What if you went to Yosemite Valley in Yosemite National Park and found the valley filled up with 300 feet of water?
It happened to Hetch Hetchy Valley in northwestern Yosemite National Park, the near twin to Yosemite Valley, a second glacier carved valley, a cathedral of granite cliffs and rushing waterfalls, a mere 20 miles away. In the early 1900s, after the 1906 San Francisco earthquake and subsequent fire, that city decided they needed access to more water. So, they got the United States Congress to legislate the Raker Act, building the O’Shaughnessy Dam to hold back the waters of the meandering Tuolomne River at the mouth of the valley by creating the Hetch Hetchy Reservoir. To fill the valley with water, they had to clear-cut stands of ancient trees; pristine waterfalls were buried beneath the rising reservoir waters, all the wild grasses (hetch hetchy is what the native people called these grasses), the wildflowers and the shrubs gone.
Proclaimed naturalist John Muir when he encountered the High Sierra, “As long as I live, I will ever after hear waterfalls and birds and winds sing. I’ll acquaint myself with the glaciers and wild gardens, and get as near to the heart of the world as I can.”
The ensuing love affair between man and nature saw Muir devote a lifetime to preserving the awesome wilderness he had found and to the birth of Yosemite National Park. Ah, but the fruits of Muir’s untiring devotion could not extend far enough into the political wilderness to save Hetch Hetchy. President Woodrow Wilson signed the Raker Act into law on December 19, 1913, and though John Muir continued the battle, he died, devastated, a year later. The Congress immediately recognized their tragic error. There had thus far existed no coherent policy for national park management. So that such a travesty would never happen again, Congress enacted the National Parks Service Act of 1916. Since then, ecological and engineering studies have found that there are more efficient sources of water for San Francisco, and including damming the Tuolumne at the western end of Hetch Hetchy rather than at the mouth of that valley; and that if the reservoir were slowly drained, within five years, as the Tuolumne reclaimed its original channel, native wildflowers and grasses would grow in the valley and wildlife would return. The bathtub ring would gradually disappear. In 100 years the valley would be completely restored. There is a grassroots movement on called Restore Hetch Hetchy, raising public funds towards the restoration.
I wanted to see Hetch Hetchy. So, while my friend Cheryl and I were visiting the Eastern High Sierra and Yosemite Valley in August 1992, we decided to drive over to the western slope of the Sierra and up through the Stanislaus National Forest to Hetch Hetchy.
We drove through Coulterville, a gold rush town where gold can still be found in the creeks. I took a photo of the historic Hotel Jeffery.

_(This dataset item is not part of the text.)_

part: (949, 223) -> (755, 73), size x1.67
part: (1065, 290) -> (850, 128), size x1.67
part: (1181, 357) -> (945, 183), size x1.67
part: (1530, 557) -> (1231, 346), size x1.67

On November 12, 2014 a fire destroyed much of this hotel. It was the fourth fire in the Hotel Jeffery’s history, three occurring in the late 1800s. The hotel has since been restored and, from what I’ve read, apparently to better than before the fire — they exposed the original adobe walls and pulled up the carpets and sanded and polished the original floorboards.
When we traveled to Hetch Hetchy, a recent fire had burned much of the forest, so this is the landscape we encountered.
A Jeffrey pine.
A manzanita bush.
The road to Hetch Hetchy Valley.
There are ample other resources, other reservoirs, data shows, to supply San Francisco with water and hydroelectric power. Yet the city refuses the dismantling of the Hetch Hetchy Reservoir. The battle goes on.
From this high point in the road you can see the Hetch Hetchy Reservoir.
This is a view, above, of the Tuolomne River on its course below the dam.
The O’Shaughnessy Dam.
Hetch Hetchy Reservoir. Since we were visiting here in late summer, the waterfalls had dried up, as they do every year, except for the ones fed by living glaciers.
You can get an idea of the drama of nature that lies beneath this 300 feet of water, even waterfalls below the surface.
Here’s how Hetch Hetchy looked before the building of the O’Shaughnessy Dam. This, of course, is not my photo. I got the following photos from the Internet.
This one, above, was taken in 1912.
Hetch Hetchy Valley clear-cut.
I got this image from the Internet, too. Wapama Falls is 1,080 feet high and, like Yosemite Falls, has three drops. Kolana Rock has an elevation of 5,774 feet. By comparison, in Yosemite Valley, Yosemite Falls is 2,425 feet, El Capitan has an elevation of 7,573 feet and Half Dome, 8,884 feet. The falls and peaks in Hetch Hetchy Valley are still some of the longest and highest in North America.